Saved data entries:
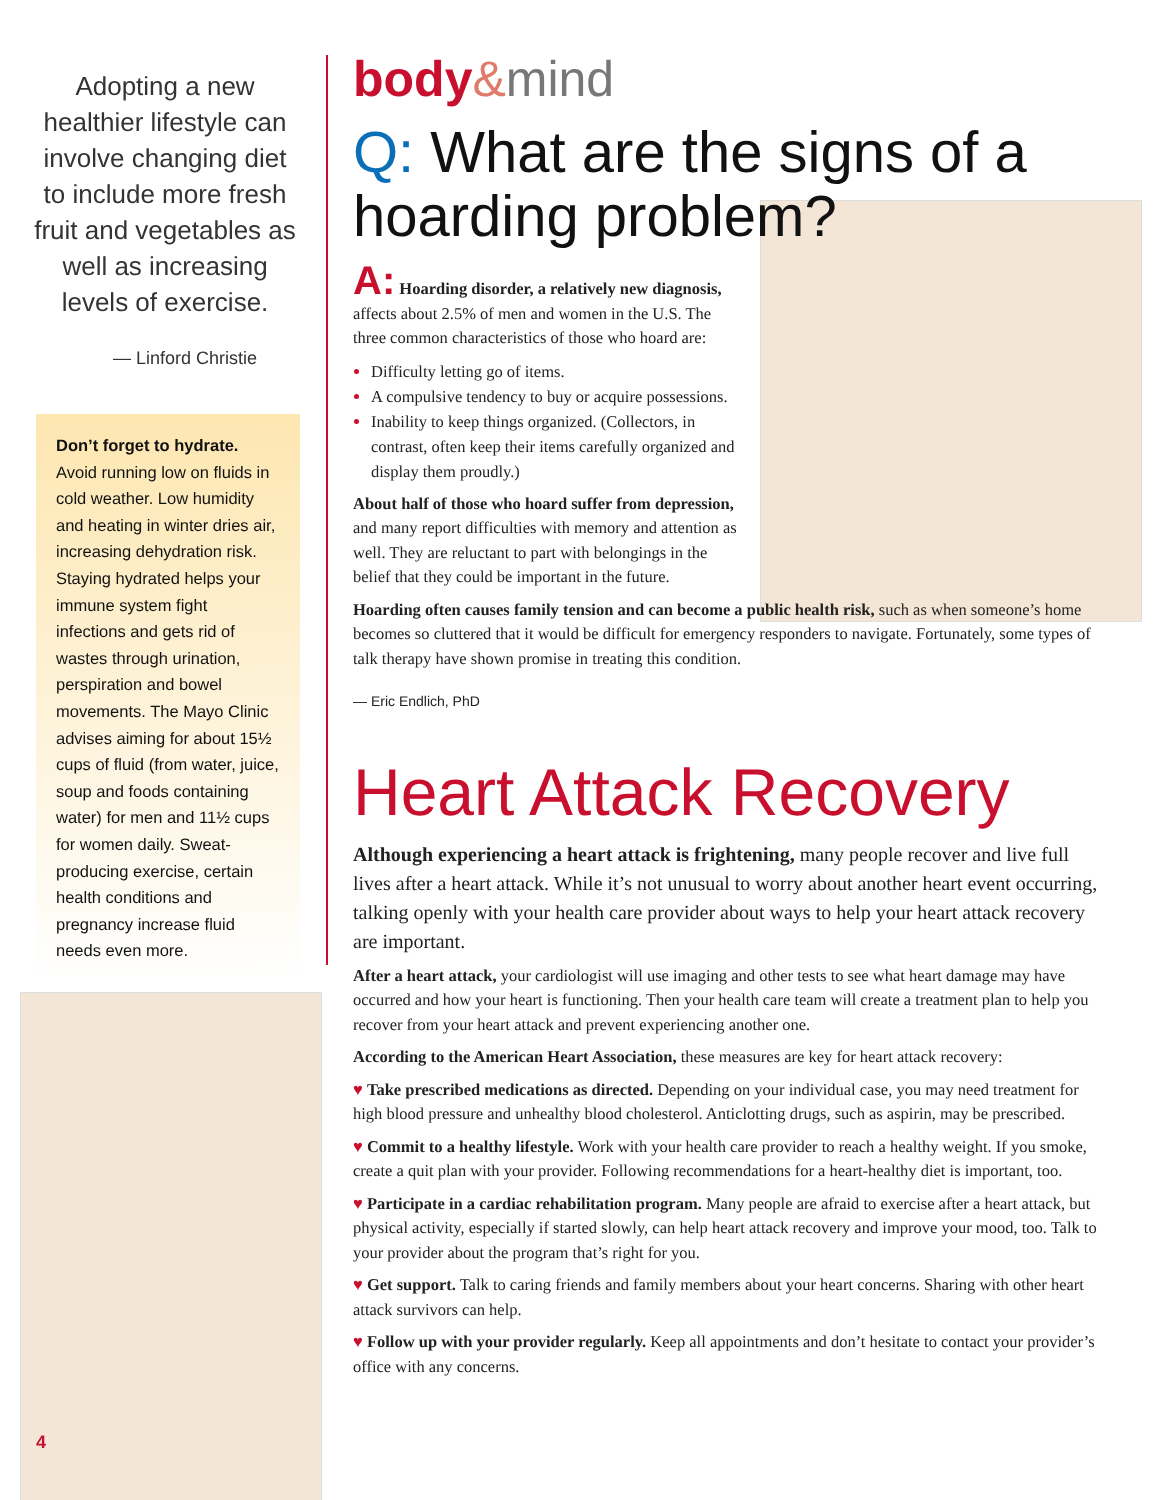Adopting a new healthier lifestyle can involve changing diet to include more fresh fruit and vegetables as well as increasing levels of exercise.
— Linford Christie
Don’t forget to hydrate.
Avoid running low on fluids in cold weather. Low humidity and heating in winter dries air, increasing dehydration risk. Staying hydrated helps your immune system fight infections and gets rid of wastes through urination, perspiration and bowel movements. The Mayo Clinic advises aiming for about 15½ cups of fluid (from water, juice, soup and foods containing water) for men and 11½ cups for women daily. Sweat-producing exercise, certain health conditions and pregnancy increase fluid needs even more.
4
body&mind
Q: What are the signs of a hoarding problem?
A: Hoarding disorder, a relatively new diagnosis, affects about 2.5% of men and women in the U.S. The three common characteristics of those who hoard are:
Difficulty letting go of items.
A compulsive tendency to buy or acquire possessions.
Inability to keep things organized. (Collectors, in contrast, often keep their items carefully organized and display them proudly.)
About half of those who hoard suffer from depression, and many report difficulties with memory and attention as well. They are reluctant to part with belongings in the belief that they could be important in the future.
Hoarding often causes family tension and can become a public health risk, such as when someone’s home becomes so cluttered that it would be difficult for emergency responders to navigate. Fortunately, some types of talk therapy have shown promise in treating this condition.
— Eric Endlich, PhD
Heart Attack Recovery
Although experiencing a heart attack is frightening, many people recover and live full lives after a heart attack. While it’s not unusual to worry about another heart event occurring, talking openly with your health care provider about ways to help your heart attack recovery are important.
After a heart attack, your cardiologist will use imaging and other tests to see what heart damage may have occurred and how your heart is functioning. Then your health care team will create a treatment plan to help you recover from your heart attack and prevent experiencing another one.
According to the American Heart Association, these measures are key for heart attack recovery:
♥ Take prescribed medications as directed. Depending on your individual case, you may need treatment for high blood pressure and unhealthy blood cholesterol. Anticlotting drugs, such as aspirin, may be prescribed.
♥ Commit to a healthy lifestyle. Work with your health care provider to reach a healthy weight. If you smoke, create a quit plan with your provider. Following recommendations for a heart-healthy diet is important, too.
♥ Participate in a cardiac rehabilitation program. Many people are afraid to exercise after a heart attack, but physical activity, especially if started slowly, can help heart attack recovery and improve your mood, too. Talk to your provider about the program that’s right for you.
♥ Get support. Talk to caring friends and family members about your heart concerns. Sharing with other heart attack survivors can help.
♥ Follow up with your provider regularly. Keep all appointments and don’t hesitate to contact your provider’s office with any concerns.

(TASK DESCRIPTION): Every line of the records that includes the word "another" should be gathered.

(RESPONSE FOR THIS EXERCISE):
Although experiencing a heart attack is frightening, many people recover and live full lives after a heart attack. While it’s not unusual to worry about another heart event occurring, talking openly with your health care provider about ways to help your heart attack recovery are important.
After a heart attack, your cardiologist will use imaging and other tests to see what heart damage may have occurred and how your heart is functioning. Then your health care team will create a treatment plan to help you recover from your heart attack and prevent experiencing another one.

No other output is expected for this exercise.